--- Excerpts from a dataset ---
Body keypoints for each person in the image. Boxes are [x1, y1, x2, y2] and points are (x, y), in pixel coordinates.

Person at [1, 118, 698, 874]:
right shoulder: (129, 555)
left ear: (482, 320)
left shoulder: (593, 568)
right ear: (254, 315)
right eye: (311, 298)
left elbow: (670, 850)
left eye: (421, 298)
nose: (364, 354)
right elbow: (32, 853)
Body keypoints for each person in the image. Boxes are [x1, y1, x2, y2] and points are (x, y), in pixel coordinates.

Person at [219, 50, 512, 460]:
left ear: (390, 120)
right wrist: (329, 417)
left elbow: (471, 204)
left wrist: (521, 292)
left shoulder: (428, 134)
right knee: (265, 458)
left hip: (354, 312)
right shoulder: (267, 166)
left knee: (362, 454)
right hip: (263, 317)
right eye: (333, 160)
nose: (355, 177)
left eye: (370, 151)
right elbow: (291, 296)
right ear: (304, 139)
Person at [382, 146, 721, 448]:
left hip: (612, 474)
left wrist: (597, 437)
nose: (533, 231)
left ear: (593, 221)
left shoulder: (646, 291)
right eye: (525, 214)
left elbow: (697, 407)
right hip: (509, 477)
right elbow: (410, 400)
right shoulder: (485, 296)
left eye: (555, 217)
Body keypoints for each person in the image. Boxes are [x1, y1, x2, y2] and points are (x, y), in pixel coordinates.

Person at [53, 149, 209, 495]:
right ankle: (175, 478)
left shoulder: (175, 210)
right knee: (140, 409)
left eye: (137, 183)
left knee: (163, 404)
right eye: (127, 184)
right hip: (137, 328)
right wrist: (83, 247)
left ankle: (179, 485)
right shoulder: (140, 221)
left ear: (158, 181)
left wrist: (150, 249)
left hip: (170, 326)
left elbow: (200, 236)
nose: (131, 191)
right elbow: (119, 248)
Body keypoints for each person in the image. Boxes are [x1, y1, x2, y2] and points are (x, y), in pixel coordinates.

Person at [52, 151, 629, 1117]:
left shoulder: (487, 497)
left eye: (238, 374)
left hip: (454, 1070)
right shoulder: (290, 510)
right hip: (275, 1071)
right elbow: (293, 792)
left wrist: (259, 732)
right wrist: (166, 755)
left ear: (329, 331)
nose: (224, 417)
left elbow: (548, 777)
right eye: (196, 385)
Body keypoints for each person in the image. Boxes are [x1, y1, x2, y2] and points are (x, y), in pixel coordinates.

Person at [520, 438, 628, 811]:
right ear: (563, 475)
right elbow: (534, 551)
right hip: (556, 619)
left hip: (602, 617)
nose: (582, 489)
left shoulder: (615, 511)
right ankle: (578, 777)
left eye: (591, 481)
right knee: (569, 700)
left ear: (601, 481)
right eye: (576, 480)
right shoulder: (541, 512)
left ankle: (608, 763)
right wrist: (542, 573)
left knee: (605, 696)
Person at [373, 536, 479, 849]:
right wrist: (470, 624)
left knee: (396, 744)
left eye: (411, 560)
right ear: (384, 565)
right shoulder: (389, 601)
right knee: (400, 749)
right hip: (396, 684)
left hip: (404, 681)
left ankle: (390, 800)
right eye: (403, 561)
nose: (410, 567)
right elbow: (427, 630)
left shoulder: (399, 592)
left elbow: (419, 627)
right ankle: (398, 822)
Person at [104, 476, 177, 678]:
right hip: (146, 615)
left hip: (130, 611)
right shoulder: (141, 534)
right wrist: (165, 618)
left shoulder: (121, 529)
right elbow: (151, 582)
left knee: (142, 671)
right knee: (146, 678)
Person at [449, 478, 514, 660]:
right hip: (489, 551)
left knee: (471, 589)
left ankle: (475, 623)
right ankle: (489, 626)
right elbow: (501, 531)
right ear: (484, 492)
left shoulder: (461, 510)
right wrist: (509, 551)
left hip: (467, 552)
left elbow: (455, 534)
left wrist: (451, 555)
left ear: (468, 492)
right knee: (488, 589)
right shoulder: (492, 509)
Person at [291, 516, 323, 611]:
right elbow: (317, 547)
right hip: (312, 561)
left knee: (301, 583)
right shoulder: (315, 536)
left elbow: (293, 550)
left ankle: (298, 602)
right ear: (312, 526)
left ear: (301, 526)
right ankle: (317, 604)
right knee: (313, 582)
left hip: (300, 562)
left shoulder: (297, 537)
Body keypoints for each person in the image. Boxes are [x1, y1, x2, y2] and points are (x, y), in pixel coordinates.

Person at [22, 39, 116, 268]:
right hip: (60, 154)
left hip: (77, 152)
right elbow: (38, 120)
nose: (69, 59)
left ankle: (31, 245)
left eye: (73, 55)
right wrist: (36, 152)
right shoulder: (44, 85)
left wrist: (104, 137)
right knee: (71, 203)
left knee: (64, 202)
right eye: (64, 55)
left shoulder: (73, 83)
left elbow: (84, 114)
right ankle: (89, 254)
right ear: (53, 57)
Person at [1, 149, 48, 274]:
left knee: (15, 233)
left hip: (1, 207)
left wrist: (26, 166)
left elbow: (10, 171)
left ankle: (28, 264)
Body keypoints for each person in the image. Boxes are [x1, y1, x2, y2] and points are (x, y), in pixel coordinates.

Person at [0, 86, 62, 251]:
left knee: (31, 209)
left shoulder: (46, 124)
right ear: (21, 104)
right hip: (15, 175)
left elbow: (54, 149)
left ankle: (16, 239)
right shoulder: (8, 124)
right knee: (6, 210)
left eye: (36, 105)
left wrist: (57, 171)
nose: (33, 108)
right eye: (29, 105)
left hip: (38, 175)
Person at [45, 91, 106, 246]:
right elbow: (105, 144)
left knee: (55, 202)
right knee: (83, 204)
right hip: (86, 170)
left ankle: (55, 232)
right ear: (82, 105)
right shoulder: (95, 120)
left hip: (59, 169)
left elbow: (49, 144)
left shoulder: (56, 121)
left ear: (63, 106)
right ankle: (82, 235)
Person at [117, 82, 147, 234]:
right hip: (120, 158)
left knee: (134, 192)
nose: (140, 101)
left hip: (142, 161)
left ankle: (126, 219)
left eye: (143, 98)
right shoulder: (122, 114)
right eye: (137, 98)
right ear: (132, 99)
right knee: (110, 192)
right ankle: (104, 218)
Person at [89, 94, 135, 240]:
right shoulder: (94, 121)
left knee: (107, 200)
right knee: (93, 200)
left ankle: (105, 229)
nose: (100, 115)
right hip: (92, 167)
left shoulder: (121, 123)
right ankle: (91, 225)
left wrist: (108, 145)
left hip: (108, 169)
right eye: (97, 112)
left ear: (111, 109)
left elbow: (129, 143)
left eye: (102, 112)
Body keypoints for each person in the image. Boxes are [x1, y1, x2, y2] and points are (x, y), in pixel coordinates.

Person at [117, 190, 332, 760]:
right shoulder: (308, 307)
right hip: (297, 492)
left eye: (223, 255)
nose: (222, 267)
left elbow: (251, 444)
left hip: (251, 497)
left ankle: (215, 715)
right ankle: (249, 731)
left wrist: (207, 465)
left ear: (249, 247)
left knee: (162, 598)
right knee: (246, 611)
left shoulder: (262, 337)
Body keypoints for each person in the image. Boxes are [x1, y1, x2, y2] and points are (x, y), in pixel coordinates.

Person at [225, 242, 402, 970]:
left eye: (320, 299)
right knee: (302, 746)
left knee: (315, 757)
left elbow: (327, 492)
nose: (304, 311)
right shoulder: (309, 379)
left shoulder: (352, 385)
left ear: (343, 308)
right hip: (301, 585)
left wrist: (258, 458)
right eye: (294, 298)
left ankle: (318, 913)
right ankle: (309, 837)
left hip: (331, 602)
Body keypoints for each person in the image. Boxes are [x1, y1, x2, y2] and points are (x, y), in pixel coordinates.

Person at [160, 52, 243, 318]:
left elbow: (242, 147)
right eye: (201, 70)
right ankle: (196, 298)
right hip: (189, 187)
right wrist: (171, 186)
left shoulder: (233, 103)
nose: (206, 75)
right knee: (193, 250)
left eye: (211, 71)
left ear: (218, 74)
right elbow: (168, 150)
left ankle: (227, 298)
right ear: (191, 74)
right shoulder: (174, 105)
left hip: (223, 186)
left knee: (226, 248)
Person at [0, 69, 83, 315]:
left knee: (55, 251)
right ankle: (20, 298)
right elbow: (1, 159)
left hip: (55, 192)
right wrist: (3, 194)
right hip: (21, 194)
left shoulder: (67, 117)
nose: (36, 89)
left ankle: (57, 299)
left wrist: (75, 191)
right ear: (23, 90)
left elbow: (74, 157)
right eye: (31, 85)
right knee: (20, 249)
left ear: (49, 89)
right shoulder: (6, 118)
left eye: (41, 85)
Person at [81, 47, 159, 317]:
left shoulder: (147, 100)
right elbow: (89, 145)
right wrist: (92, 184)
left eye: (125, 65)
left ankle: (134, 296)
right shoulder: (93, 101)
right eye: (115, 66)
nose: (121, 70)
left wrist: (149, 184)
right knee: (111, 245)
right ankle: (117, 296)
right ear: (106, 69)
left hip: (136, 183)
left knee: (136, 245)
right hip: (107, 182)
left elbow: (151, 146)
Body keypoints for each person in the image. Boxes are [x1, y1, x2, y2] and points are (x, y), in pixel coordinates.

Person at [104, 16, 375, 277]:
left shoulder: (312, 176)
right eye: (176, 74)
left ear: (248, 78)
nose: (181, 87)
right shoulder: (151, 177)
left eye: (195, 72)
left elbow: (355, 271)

--- THE TASK ---
Return the span of lines in the data above that opens at the line with "right wrist: (470, 624)" and closes at the line with "right elbow: (427, 630)", exactly, ends included, nothing else.

--- ANSWER TO THE EXERCISE ---
right wrist: (470, 624)
left knee: (396, 744)
left eye: (411, 560)
right ear: (384, 565)
right shoulder: (389, 601)
right knee: (400, 749)
right hip: (396, 684)
left hip: (404, 681)
left ankle: (390, 800)
right eye: (403, 561)
nose: (410, 567)
right elbow: (427, 630)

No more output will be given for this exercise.